* March WCS quoted at $24.50/bbl under WTI
* First drop in seven sessions
* March synthetic $1.40/bbl over WTI
CALGARY, Alberta, Feb 11 (Reuters) - Canadian heavy crude prices fell for the first time in seven sessions on Monday after the 145,000 barrel per day Co-op Refining Complex in Regina, Saskatchewan, reduced production following an overnight fire.
Western Canada Select heavy grade for March delivery last traded at $24.50 per barrel under West Texas Intermediate, according to Shorcan Energy Brokers, compared with a Friday settlement price of $24.25 under the benchmark.

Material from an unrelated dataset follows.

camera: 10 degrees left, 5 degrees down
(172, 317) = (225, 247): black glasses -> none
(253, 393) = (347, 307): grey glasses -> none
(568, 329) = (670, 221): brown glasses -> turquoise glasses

It was the first drop in the price of the heavy blend in more than a week. Prices had been steadily strengthening from lows of more than $40 per barrel under WTI in mid-January as more pipeline capacity became available and Imperial Oil Ltd delayed the start-up of its 110,000 bpd Kearl Oil Sands mine.
However the fire at Saskatchewan’s only oil refinery pushed prices lower. The complex, owned by Federated Co-operatives Ltd, has reduced throughput to about 80,000 barrels per day for up to 36 hours while it investigates the fire in a coker unit pump house.

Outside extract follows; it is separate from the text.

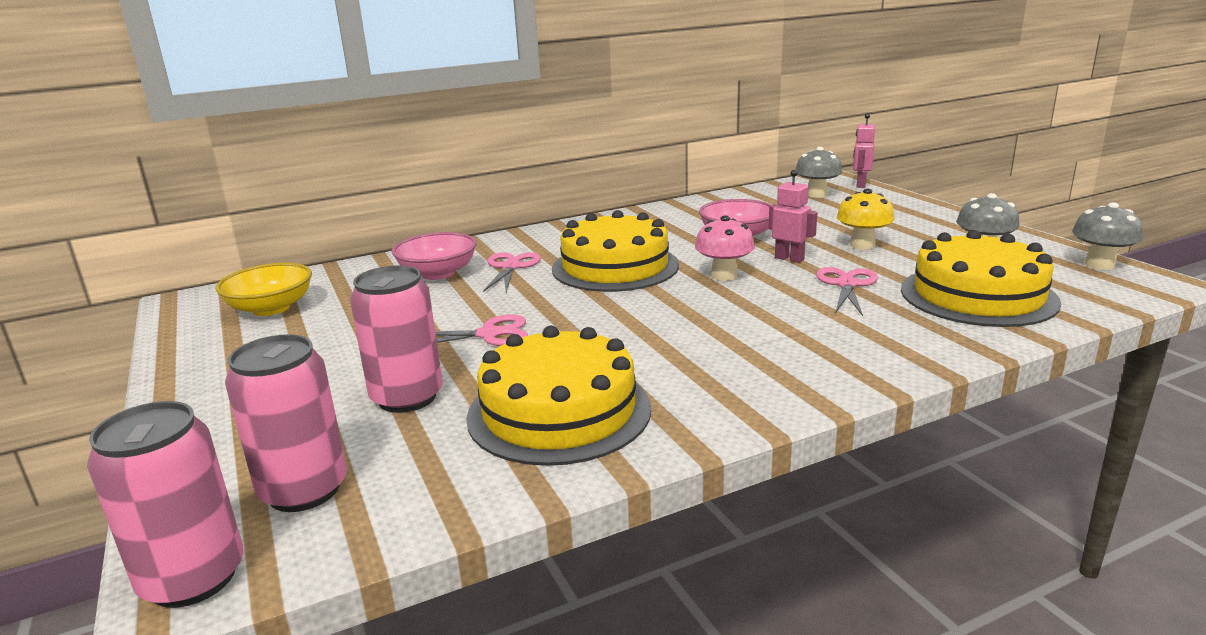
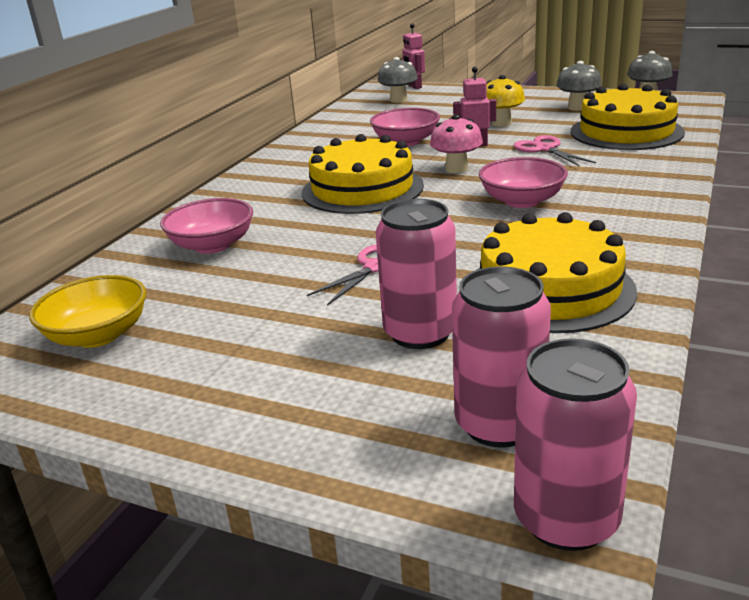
camera: 40 degrees left, 5 degrees up
(511, 267) = (272, 218): pink scissors -> none
(712, 326) = (522, 201): none -> pink bowl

The fire occurred in a period of low seasonal demand for gasoline and diesel, however, and the refinery was only running 100,000 bpd of throughput before it broke out.
Demand is also down as Flint Hills Resources shut a unit at its 277,200 bpd St. Paul, Minnesota, refinery on Saturday following a compressor failure.
Light synthetic crude for March delivery last traded at a premium of $1.40 per barrel over WTI, up from Friday’s settlement price of $1.30 per barrel over WTI.